Keluarga besar Mas Ave pun datang secara resmi untuk meminang saya. Hari itu, saya mengenakan jilbab merah. Tanda bahwa saya pun tengah berbahagia, meski hanya bisa melihatnya dari kejauhan dan stalking sosmednya. Juga berbekal dengan informasi dari kakak dan ibunya. Pun seorang temannya yang kebetulan satu tempat kerja dengan adik saya. Semua sinyal menyatakan baik dan bisa diterima, Allah pun menghendaki terjadinya proses khitbah dan kedua orangtua kami pun ridha.
Persiapan Pernikahan
Wah rasanya saya hampir tidak percaya akan menikah di usia 23 tahun. Setiap proses yang saya lalui seperti kotak-kotak hadiah dari Allah yang sengaja disiapkan untuk saya. Isinya selalu mengejutkan sekaligus membahagiakan. Kira-kira dua atau tiga minggu setelah khitbah, orangtua kami bersepakat untuk membicarakan tanggal pernikahan saya dan Mas Ave di rumah calon Ibu mertua saya. Namun saat itu saya tidak diperbolehkan ikut, hehehe. Padahal saya sudah kangen ingin melihat calon suami :p Namun harus saya tahan dan terpaksa harus ditelan lagi debar itu.

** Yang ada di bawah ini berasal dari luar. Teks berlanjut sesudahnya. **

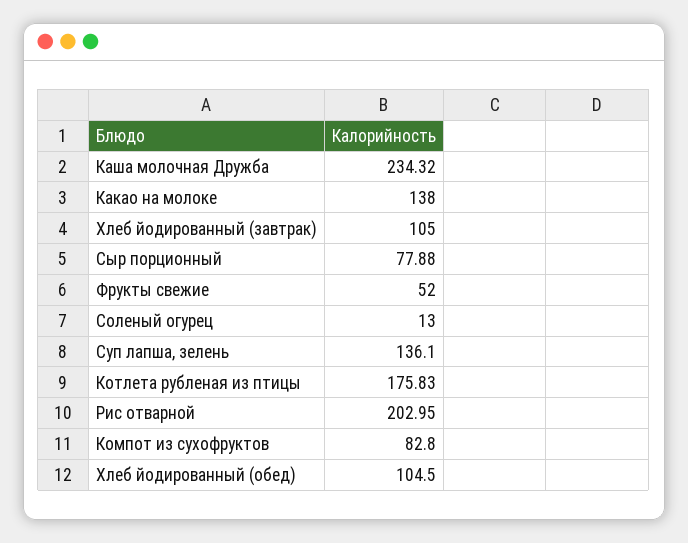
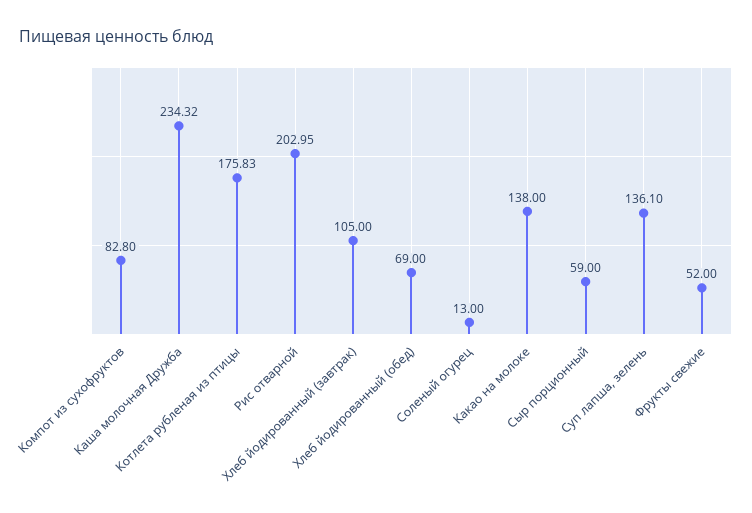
Сыр порционный: 77.88 -> 59
Хлеб йодированный (обед): 104.5 -> 69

Hasil dari pertemuan tersebut disepakati bahwa tiga bulan dari hari itu adalah tanggal pernikahan kami. Segala persiapan dan rapat akan dilakukan di rumah saya. Sehingga dalam rentang tiga bulan itu, calon suami sering datang ke rumah untuk meminta arahan dari ayah saya. Namun sampai saat itu sekalipun saya tidak pernah ngobrol dengan beliau. Saya hanya mendengar Mas Ave berbicara dengan ayah, ibu atau kakak saya. Bahkan saat rapat sekalipun, ia tidak pernah menyapa atau melihat saya. Kecewa sih, karena ngga mungkin kan saya duluan yang ngajak ngobrol. Hih.
Belakangan saya baru tahu alasannya kenapa Mas Ave tidak berani mengajak saya ngobrol. Karena dia pun deg-degkan dan merasa canggung mau ngobrol apa. Apalagi ada ayah, ibu dan kakak yang selalu mendampingi saya ketika Mas Ave ke rumah untuk membicarakan soal persiapan pernikahan. Boro-boro ya pergi keluar bareng, bahkan sms-an pun engga. Atau mau BBM-an? Engga sama sekali. Saat itu yang ngetrend bbm sih.
Hingga suatu hari sekitar satu minggu menjelang pernikahan, ada pesan masuk ke nomor saya.
Ini ada kado dari temen, nanti kuantar ke rumah. Kamu aja yang simpan.
Tak lama, kado itu sudah ada di rumah. Saya pun membalas pesan singkat itu sambil senyum-senyum : Oke mas, terimakasih. Kubuka aja ngga apa-apa?
Dibalasnya kemudian, “Ngga papa, kan udah jadi punyamu ^^”
Serius ada emot senyum seperti itu juga hahaha. Akhirnya mas Ave menyapa saya. Inikah yang dimaksud untuk tidak berkhalwat atau berdua-duaan saja meskipun di dunia maya? Saya pun menahan untuk tidak membalasnya lagi, Sabar. Seminggu lagi halal, insya Allah.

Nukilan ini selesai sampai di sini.